Nikola Matic: Unbedingt, ich bin überzeugt, dass es die Beurteilung braucht. Gerade im operativen Bereich nimmt man sich zu wenig Zeit für Feedbacks. Arbeitet man beispielsweise Schicht, will man abends um 23 Uhr nach Hause. Rückmeldungen gehen im Daily Business zeitlich unter. Dabei braucht es nicht viel: Als Führungskraft muss man zuhören, reflektieren und sich in erster Linie nicht rechtfertigen. Die Führungsbeurteilung erinnert uns im operativen Geschäft daran, sich Zeit für Feedbacks zu nehmen.
In vielen Unternehmen beurteilen Führungskräfte ihr Team und verteilen Noten. Bei Digitec Galaxus ist es umgekehrt. Wie war es für dich, als du zum ersten Mal bewertet wurdest?

--- DEINE AUFGABE ---
Kannst du den Absatz im Textauszug oben, der mit „Nikola Matic: Unbedingt“ beginnt, als knappe Stichpunktliste wiedergeben und dabei seine Hauptaussagen behalten?

[Zeilen aus einer Datenquelle]
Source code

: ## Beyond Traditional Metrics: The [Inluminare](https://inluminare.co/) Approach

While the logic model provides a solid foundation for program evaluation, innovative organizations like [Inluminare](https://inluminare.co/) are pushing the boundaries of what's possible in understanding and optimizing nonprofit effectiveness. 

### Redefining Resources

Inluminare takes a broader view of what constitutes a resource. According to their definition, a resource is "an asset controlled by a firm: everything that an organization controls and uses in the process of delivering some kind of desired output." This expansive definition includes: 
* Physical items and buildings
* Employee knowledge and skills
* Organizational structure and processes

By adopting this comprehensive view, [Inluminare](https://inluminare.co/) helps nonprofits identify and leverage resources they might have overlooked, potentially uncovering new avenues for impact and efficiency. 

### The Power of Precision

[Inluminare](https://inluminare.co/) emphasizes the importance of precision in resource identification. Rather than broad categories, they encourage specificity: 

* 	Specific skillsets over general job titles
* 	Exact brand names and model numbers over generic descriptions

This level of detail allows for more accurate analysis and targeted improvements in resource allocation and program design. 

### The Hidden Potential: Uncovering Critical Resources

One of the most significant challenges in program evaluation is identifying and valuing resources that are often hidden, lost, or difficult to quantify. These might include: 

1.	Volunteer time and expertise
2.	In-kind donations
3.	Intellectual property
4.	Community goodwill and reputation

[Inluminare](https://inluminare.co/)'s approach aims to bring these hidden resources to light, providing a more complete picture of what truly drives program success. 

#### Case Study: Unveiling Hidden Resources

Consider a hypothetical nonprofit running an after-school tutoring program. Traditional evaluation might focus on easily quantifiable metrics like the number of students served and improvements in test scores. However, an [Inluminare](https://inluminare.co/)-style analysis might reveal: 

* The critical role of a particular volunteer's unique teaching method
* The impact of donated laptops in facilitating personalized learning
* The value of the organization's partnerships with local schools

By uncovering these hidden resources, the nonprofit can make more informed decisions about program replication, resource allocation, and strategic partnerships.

--- ANTWORT ---
- Nikola Matic hält die Führungsbeurteilung für unbedingt nötig.
- Im operativen Bereich nimmt man sich zu wenig Zeit für Feedbacks. Bei Schichtarbeit will man zum Beispiel abends um 23 Uhr nach Hause.
- Rückmeldungen gehen im Daily Business zeitlich unter.
- Dabei braucht es nicht viel. Führungskräfte müssen zuhören, reflektieren und sich vor allem nicht rechtfertigen.
- Die Führungsbeurteilung erinnert im operativen Geschäft daran, sich Zeit für Feedbacks zu nehmen.